Terra de povos afrodescendentes na Amazônia preserva mais floresta e carbono, aponta estudo
A gestão ambiental realizada por quilombos em quatro países da Amazônia supera a média de preservação em terras não indígenas, com taxas de desmatamento significativamente menores e maiores estoques de carbono e biodiversidade. É o que revela uma pesquisa publicada na Nature Communications Earth and Environment, conduzida pela Conservation International em parceria com instituições acadêmicas. O estudo analisou territórios no Brasil, Colômbia, Equador e Suriname, onde populações afrodescendentes mantêm práticas ancestrais de manejo sustentável.
Os dados mostram que, nessas áreas, o desmatamento é 29% menor dentro de Unidades de Conservação, 36% menor fora delas e chega a 55% menor quando os territórios estão no limite de áreas protegidas. Além disso, mais da metade (56%) dessas terras estão entre as 5% mais ricas em biodiversidade no mundo, com destaque para o Equador, onde 99% dos territórios afrodescendentes se enquadram nessa categoria.
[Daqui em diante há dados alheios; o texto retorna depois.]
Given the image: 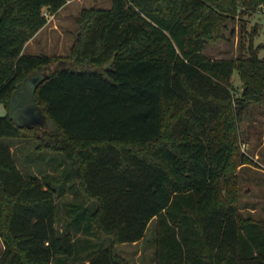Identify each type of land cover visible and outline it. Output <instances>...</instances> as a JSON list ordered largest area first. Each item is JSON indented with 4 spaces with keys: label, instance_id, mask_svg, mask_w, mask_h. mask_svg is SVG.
Here are the masks:
<instances>
[{
    "label": "trees",
    "instance_id": "trees-1",
    "mask_svg": "<svg viewBox=\"0 0 264 264\" xmlns=\"http://www.w3.org/2000/svg\"><path fill=\"white\" fill-rule=\"evenodd\" d=\"M68 1L0 0V264H132L115 245L152 222L154 264H264V219L241 212L233 176L247 160L240 125L264 104V57L252 41L234 58L204 53L264 0H112L81 11L67 55L26 51ZM34 73L50 128L10 116ZM31 138L74 167L63 220L65 187L14 158Z\"/></svg>",
    "mask_w": 264,
    "mask_h": 264
},
{
    "label": "rangeland",
    "instance_id": "rangeland-1",
    "mask_svg": "<svg viewBox=\"0 0 264 264\" xmlns=\"http://www.w3.org/2000/svg\"><path fill=\"white\" fill-rule=\"evenodd\" d=\"M112 0H70L56 14L46 10L48 25L41 33L43 41L31 52H44L56 56H65L75 38L77 29V18L84 8H109ZM223 36L208 40L204 53L207 57L234 58L242 50L248 47L252 41L254 46H260L259 55L264 57V12L257 11L244 16L243 20L235 15L225 22L222 30ZM46 40V43L44 41ZM42 46V47H41ZM245 46V48H243ZM232 82L234 88L241 92L242 81L238 70L234 71ZM253 118L247 117L240 125V152L247 159L246 162L238 165L233 176L236 177L239 193V207L241 212L248 217L264 219V104L254 108ZM7 109L0 102V116L7 114ZM21 122L40 124L48 122L32 116L19 117ZM51 127L48 123L46 126ZM15 139H4L5 142H13ZM17 144V145H16ZM37 141L23 140L16 142L14 158L21 170L28 176L43 177L57 188L66 189V195L58 200L59 217L62 220L66 216L67 206L65 203L74 201L72 189L74 186V167L68 163L64 169H57L61 154L52 153L47 150H37ZM50 174L51 177H48ZM72 204V203H71ZM70 204H68L69 206ZM61 224V223H60ZM154 222L148 228L146 238L137 243H126L115 245V249L132 264H154ZM81 236V235H80ZM4 250L3 240L0 237V254Z\"/></svg>",
    "mask_w": 264,
    "mask_h": 264
},
{
    "label": "water",
    "instance_id": "water-1",
    "mask_svg": "<svg viewBox=\"0 0 264 264\" xmlns=\"http://www.w3.org/2000/svg\"><path fill=\"white\" fill-rule=\"evenodd\" d=\"M43 75L40 73H34L27 77L25 80L18 84V87L13 95V103L11 107L10 116L14 122L20 127H34L41 126L46 127L48 122L40 124H30L29 122H21L19 117H30L32 116L47 120L46 115L36 102L35 92L39 82L42 80Z\"/></svg>",
    "mask_w": 264,
    "mask_h": 264
},
{
    "label": "crops",
    "instance_id": "crops-1",
    "mask_svg": "<svg viewBox=\"0 0 264 264\" xmlns=\"http://www.w3.org/2000/svg\"><path fill=\"white\" fill-rule=\"evenodd\" d=\"M47 25H48V23L41 30H39L32 39H30L27 42V44L25 46V50L26 51L31 52L33 50H38L39 49L38 47H37V49H34L32 46L35 45V44L37 46V45H39L40 42L43 43V41L40 39V36H41V33L43 32V30L47 27ZM44 43H46V40L44 41ZM34 53H36V52H34ZM40 53H42V52H40ZM14 148H15V146L11 147L12 151H14Z\"/></svg>",
    "mask_w": 264,
    "mask_h": 264
},
{
    "label": "built area",
    "instance_id": "built-area-1",
    "mask_svg": "<svg viewBox=\"0 0 264 264\" xmlns=\"http://www.w3.org/2000/svg\"><path fill=\"white\" fill-rule=\"evenodd\" d=\"M259 11L264 12V2L260 5V7H259Z\"/></svg>",
    "mask_w": 264,
    "mask_h": 264
}]
</instances>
Outro achado relevante é a presença de 486 milhões de toneladas de carbono irrecuperável – aquele que, se perdido, não seria reabsorvido em menos de 30 anos.
Apesar do papel fundamental dessas comunidades, sua representação em fóruns ambientais globais, como as conferências do clima (COP) e da biodiversidade da ONU, ainda é insuficiente. Enquanto quase um quarto da população latino-americana se identifica como afrodescendente, sua participação em decisões sobre políticas climáticas e financiamento internacional permanece marginalizada.
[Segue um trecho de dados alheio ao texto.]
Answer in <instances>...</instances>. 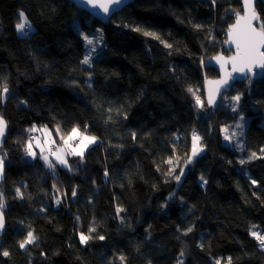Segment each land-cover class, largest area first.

Práticas ancestrais e inovação na conservação
As técnicas de manejo sustentável utilizadas por essas comunidades têm raízes históricas. Durante o período colonial, povos escravizados que fugiram desenvolveram sistemas agrícolas adaptados a florestas densas, manguezais e áreas alagadas, criando ecossistemas resilientes. Essas práticas, como os chamados “jardins florestais”, combinavam conhecimentos tradicionais africanos com adaptações ao novo ambiente, resultando em modelos que ainda hoje sustentam biodiversidade e estoques de carbono.
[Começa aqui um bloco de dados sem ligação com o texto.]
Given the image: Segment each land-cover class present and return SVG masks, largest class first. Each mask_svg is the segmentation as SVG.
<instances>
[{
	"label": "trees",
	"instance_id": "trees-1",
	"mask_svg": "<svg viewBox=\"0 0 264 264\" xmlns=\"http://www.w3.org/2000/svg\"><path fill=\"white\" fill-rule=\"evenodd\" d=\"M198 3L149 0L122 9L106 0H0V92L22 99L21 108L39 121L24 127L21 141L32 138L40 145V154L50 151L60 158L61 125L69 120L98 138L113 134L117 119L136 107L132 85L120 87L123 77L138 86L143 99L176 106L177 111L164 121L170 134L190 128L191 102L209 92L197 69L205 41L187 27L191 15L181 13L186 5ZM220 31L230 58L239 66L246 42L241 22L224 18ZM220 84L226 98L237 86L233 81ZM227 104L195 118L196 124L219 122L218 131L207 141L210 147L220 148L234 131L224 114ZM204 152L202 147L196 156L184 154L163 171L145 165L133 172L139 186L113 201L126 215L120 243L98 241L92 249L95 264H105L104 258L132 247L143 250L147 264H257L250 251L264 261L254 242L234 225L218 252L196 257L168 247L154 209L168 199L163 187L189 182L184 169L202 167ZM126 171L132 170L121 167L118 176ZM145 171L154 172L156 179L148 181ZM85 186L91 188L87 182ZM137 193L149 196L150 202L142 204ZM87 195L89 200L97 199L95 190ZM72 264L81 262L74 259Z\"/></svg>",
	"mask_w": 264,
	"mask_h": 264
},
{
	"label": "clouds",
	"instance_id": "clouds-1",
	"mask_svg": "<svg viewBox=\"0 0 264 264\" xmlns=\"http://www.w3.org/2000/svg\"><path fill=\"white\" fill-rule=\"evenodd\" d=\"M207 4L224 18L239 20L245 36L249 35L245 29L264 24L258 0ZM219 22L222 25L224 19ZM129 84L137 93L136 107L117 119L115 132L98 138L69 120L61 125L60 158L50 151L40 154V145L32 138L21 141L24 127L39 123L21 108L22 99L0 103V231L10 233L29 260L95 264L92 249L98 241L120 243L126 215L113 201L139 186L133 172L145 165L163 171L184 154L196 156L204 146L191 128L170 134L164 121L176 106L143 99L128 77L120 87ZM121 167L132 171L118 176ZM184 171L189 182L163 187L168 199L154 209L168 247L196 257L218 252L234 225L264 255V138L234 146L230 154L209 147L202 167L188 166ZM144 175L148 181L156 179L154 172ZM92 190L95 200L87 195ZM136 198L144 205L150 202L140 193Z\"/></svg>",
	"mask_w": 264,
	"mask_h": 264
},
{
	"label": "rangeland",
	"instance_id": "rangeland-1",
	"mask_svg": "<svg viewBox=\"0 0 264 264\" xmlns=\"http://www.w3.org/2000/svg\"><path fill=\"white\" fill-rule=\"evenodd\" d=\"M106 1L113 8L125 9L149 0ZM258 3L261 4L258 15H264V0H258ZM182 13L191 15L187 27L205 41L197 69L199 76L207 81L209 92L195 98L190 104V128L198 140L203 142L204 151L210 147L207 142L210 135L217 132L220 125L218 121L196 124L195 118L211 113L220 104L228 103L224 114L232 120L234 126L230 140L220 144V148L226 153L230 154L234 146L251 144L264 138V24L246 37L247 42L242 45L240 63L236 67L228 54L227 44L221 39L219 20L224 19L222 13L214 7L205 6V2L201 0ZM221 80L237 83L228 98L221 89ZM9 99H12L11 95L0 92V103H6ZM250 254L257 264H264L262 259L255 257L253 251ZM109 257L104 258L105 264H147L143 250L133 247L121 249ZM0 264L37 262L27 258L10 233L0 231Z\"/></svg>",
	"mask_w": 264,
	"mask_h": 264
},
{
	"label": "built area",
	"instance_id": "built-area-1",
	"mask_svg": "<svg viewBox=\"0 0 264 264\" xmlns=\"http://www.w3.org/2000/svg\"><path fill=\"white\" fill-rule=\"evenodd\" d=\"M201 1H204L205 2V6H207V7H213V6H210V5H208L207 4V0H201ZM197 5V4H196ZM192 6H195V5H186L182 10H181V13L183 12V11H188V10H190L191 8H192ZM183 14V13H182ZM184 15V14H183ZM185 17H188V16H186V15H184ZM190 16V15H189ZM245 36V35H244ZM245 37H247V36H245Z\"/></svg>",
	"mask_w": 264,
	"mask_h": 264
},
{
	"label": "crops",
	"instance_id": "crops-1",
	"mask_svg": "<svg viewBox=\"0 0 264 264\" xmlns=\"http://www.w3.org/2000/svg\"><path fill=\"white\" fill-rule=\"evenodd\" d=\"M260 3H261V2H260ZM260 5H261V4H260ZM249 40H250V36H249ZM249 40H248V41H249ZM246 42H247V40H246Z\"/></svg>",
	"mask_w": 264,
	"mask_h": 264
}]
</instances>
O estudo reforça a necessidade de medidas concretas para garantir direitos territoriais, ampliar financiamento e integrar o conhecimento afrodescendente em políticas globais. Entre as recomendações estão a titulação coletiva de terras, o apoio a pesquisas sobre práticas tradicionais e a inclusão dessas comunidades em estratégias internacionais de conservação.
Reconhecimento global e desafios futuros
A pesquisa surge em um momento estratégico, com o Brasil sediando a COP30 ainda em 2025, o que deve colocar a Amazônia no centro do debate climático. Líderes afrodescendentes defendem maior participação nesses espaços, argumentando que sua exclusão limita a eficácia das políticas ambientais. Hugo Jabini, representante do povo Saamaka no Suriname, destaca que o estudo evidencia a conexão cultural e espiritual dessas comunidades com a terra – um fator muitas vezes ignorado por governos.
Organizações como a Conservation International têm trabalhado para ampliar a visibilidade desses grupos, promovendo programas de capacitação e advocacy. No entanto, especialistas alertam que, sem garantias legais e investimentos diretos, o potencial de conservação desses territórios pode ser comprometido.
A pesquisa contou com a colaboração de instituições como o MIT, a Universidade da Flórida e a Smithsonian Environmental Research Center, reforçando a importância da ciência multidisciplinar na compreensão de soluções baseadas na natureza. Os resultados destacam que a justiça socioambiental e a proteção climática caminham juntas – e que o protagonismo afrodescendente é peça-chave nessa equação.